_Stored dataset items_:
※ ※ ※

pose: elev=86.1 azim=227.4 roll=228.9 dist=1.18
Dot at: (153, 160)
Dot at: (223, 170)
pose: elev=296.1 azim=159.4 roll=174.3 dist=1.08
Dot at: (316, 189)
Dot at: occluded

※ ※ ※

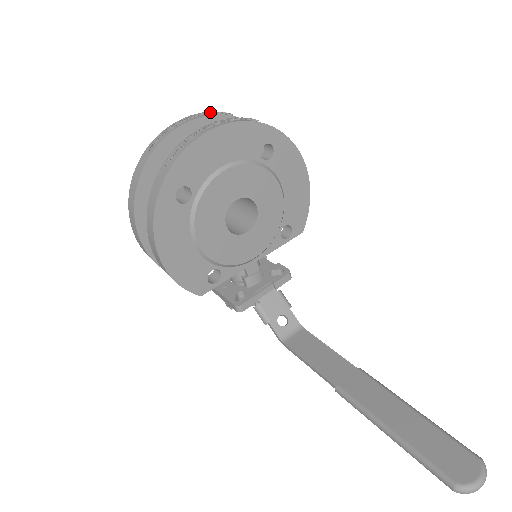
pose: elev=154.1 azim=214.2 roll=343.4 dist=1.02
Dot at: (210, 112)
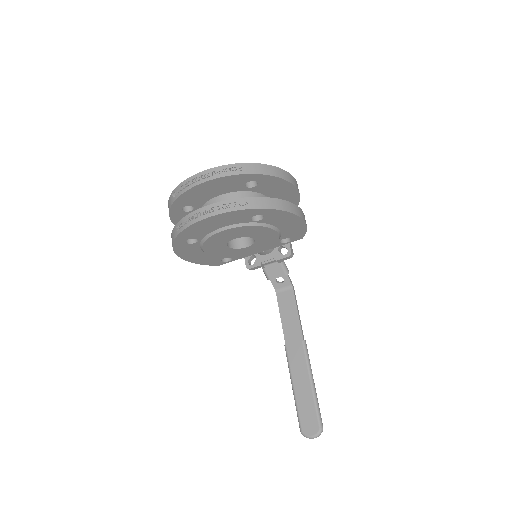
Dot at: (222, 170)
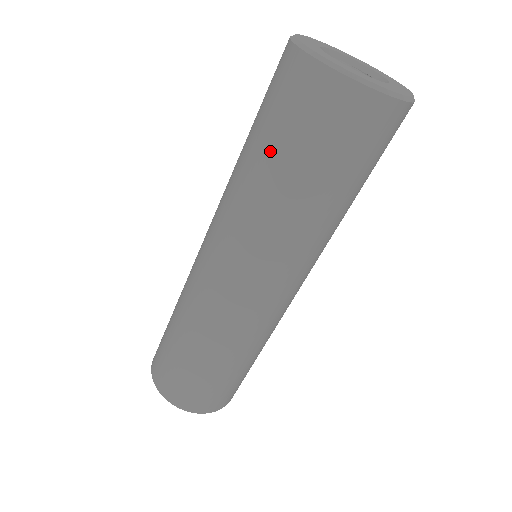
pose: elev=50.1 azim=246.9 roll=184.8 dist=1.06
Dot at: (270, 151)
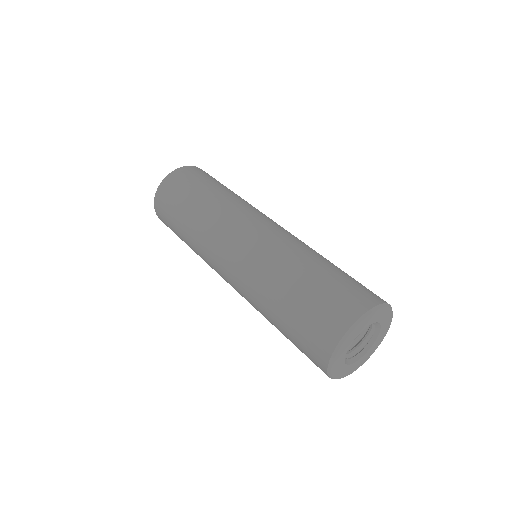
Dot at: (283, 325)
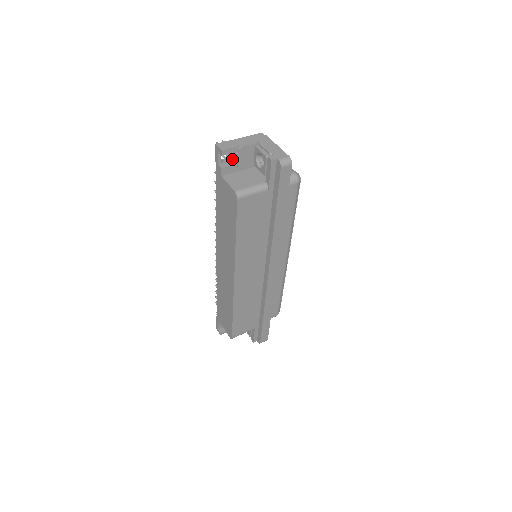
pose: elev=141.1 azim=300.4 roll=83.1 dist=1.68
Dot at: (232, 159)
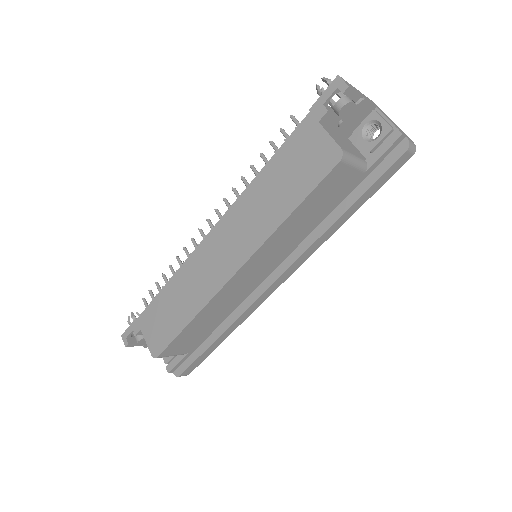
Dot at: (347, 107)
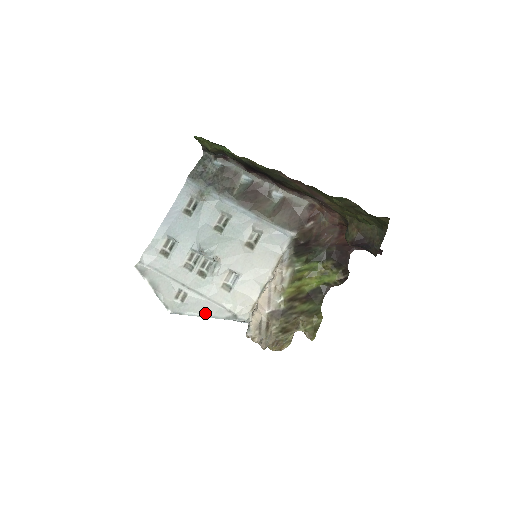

※ ※ ※

_PROBLEM REQUIREMENTS_:
Transcribe verbatim every line from the one containing "pose: elev=86.1 azim=227.4" down to the one containing "Dot at: (223, 170)", including both of those lines.

_RESPONSE TO THE TASK_:
pose: elev=86.1 azim=227.4 roll=228.9 dist=1.18
Dot at: (153, 160)
Dot at: (223, 170)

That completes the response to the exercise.